::: LISTED ENTRIES :::

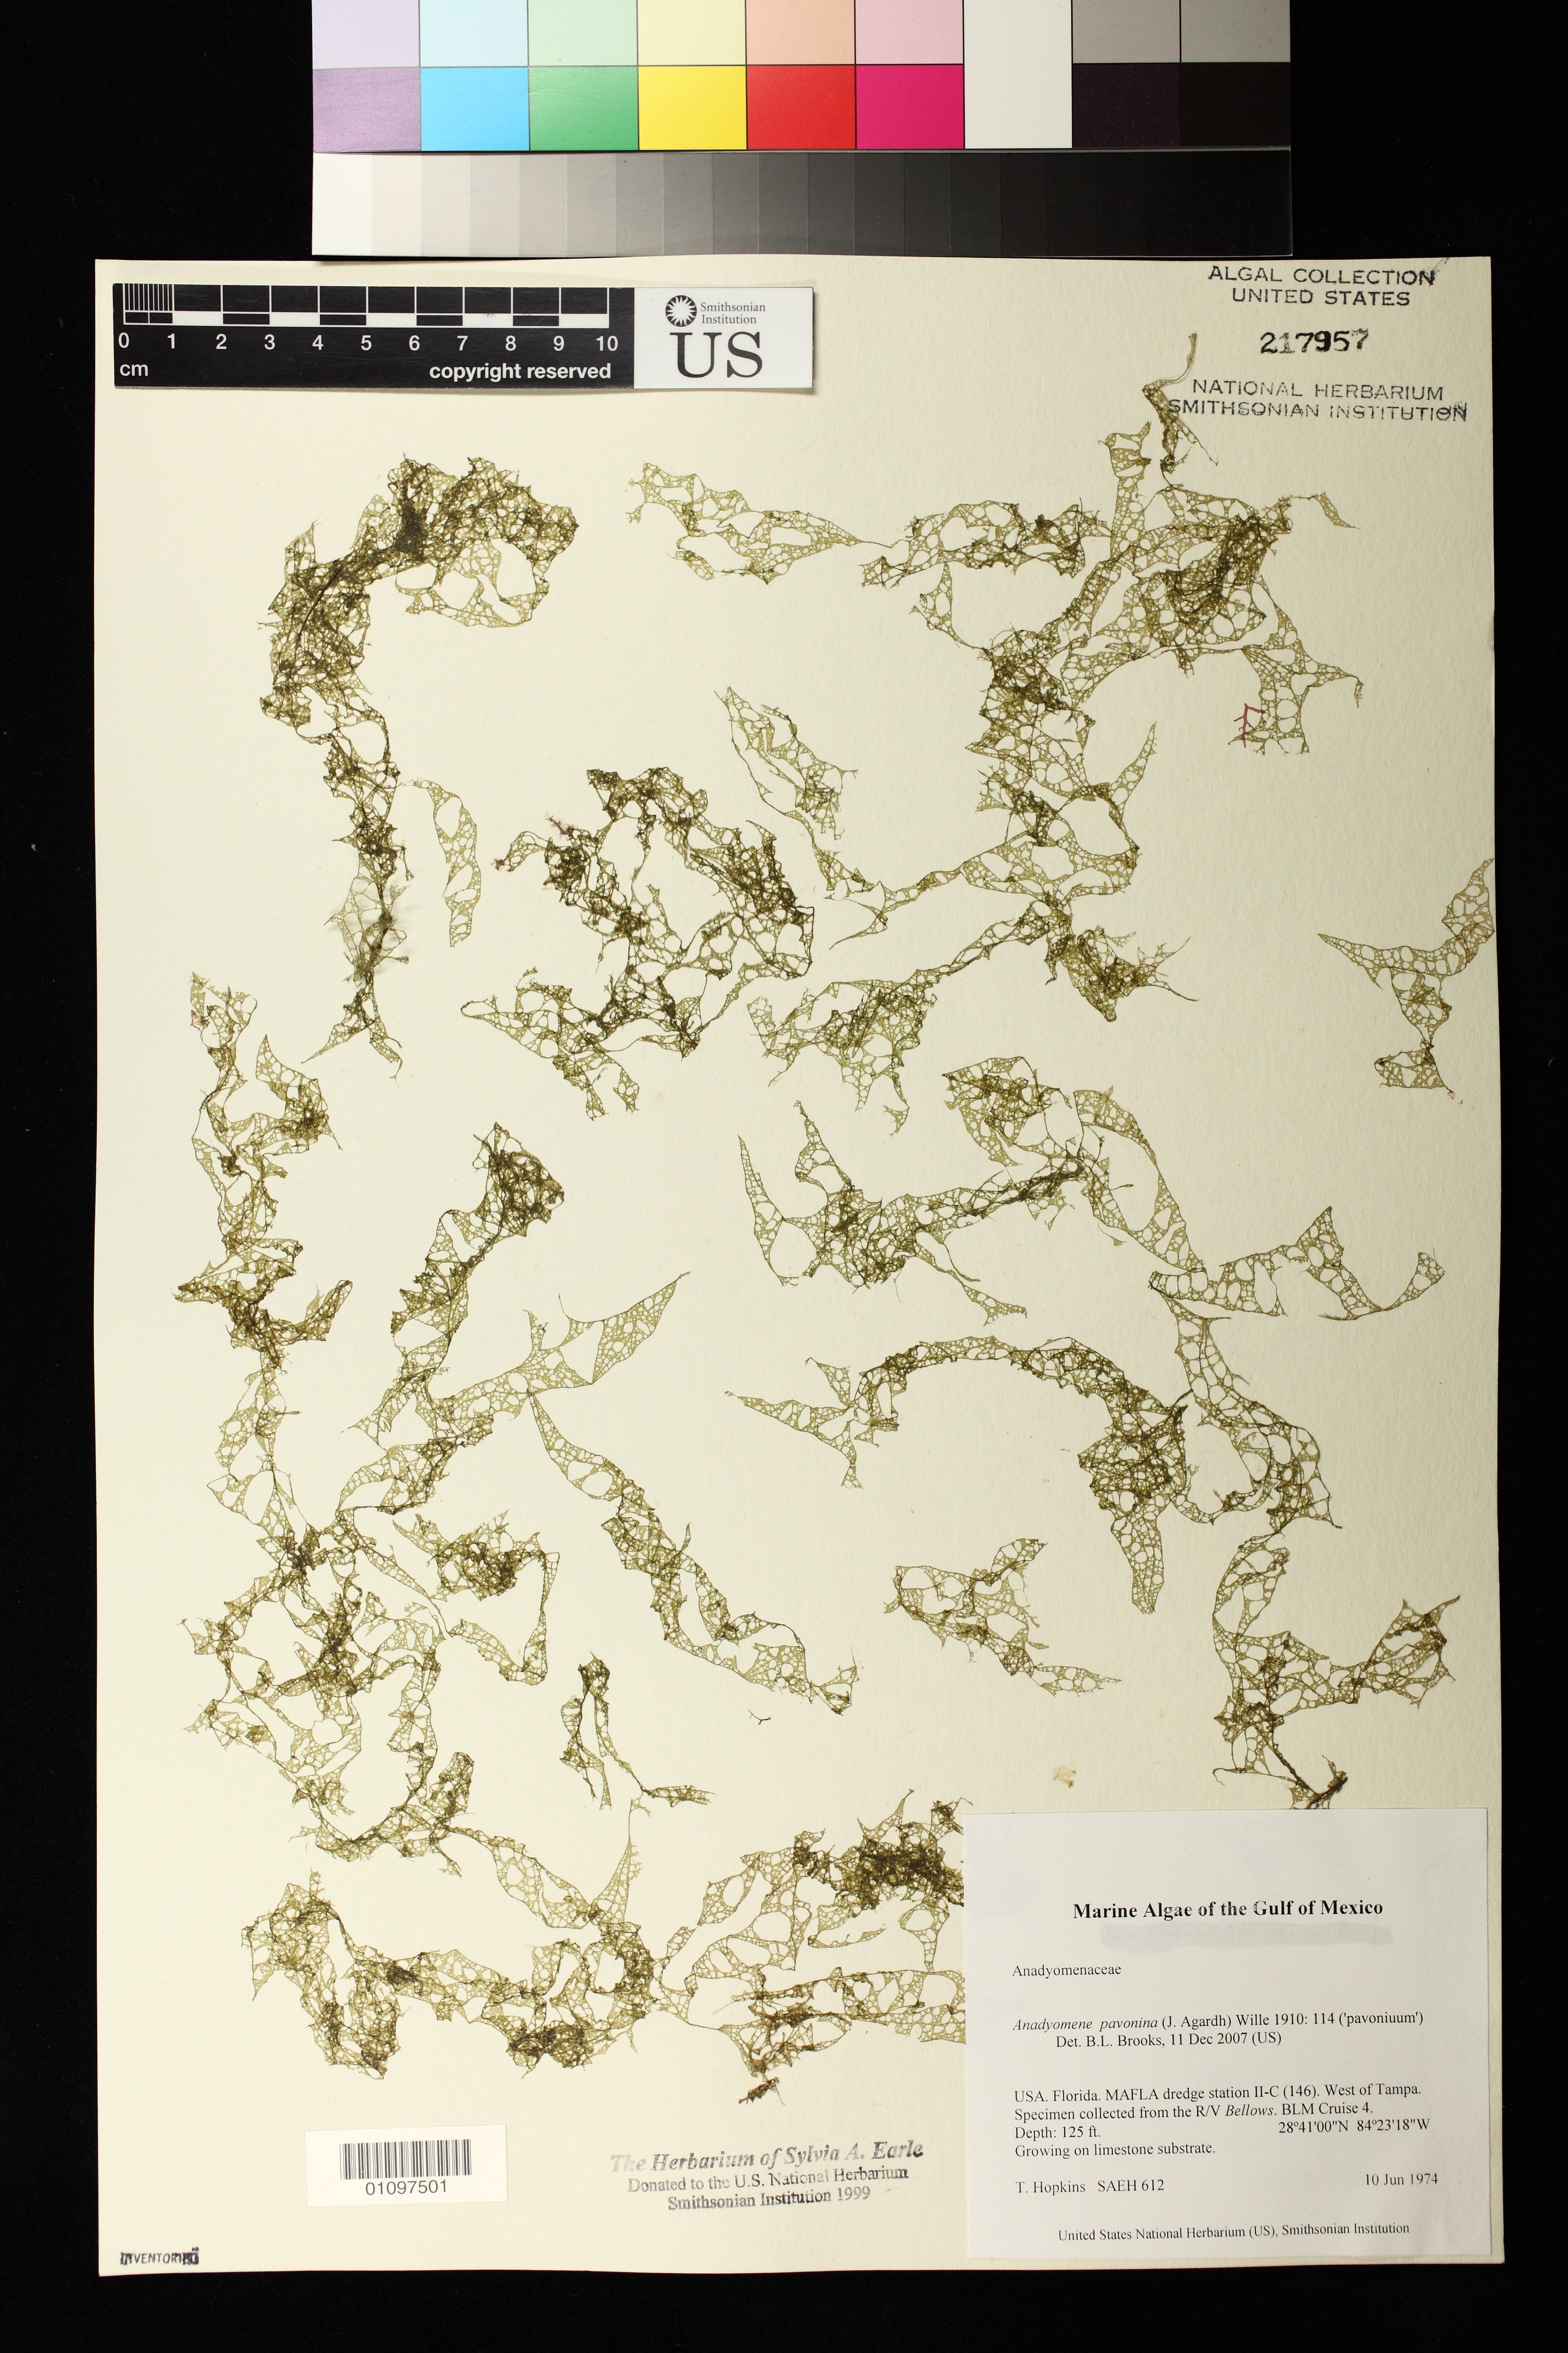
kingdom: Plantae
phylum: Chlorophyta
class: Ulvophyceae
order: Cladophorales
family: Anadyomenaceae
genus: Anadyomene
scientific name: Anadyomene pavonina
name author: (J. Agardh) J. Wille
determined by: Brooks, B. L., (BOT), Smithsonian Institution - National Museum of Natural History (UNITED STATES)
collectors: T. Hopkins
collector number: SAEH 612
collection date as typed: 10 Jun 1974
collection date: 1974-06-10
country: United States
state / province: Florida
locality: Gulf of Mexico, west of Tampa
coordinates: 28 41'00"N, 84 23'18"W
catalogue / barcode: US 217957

:::

**STATED PROBLEM**
Reproduce every line of the rows above character for character, leaving out the pictures.

**FINAL RESULT**
kingdom: Plantae
phylum: Chlorophyta
class: Ulvophyceae
order: Cladophorales
family: Anadyomenaceae
genus: Anadyomene
scientific name: Anadyomene pavonina
name author: (J. Agardh) J. Wille
determined by: Brooks, B. L., (BOT), Smithsonian Institution - National Museum of Natural History (UNITED STATES)
collectors: T. Hopkins
collector number: SAEH 612
collection date as typed: 10 Jun 1974
collection date: 1974-06-10
country: United States
state / province: Florida
locality: Gulf of Mexico, west of Tampa
coordinates: 28 41'00"N, 84 23'18"W
catalogue / barcode: US 217957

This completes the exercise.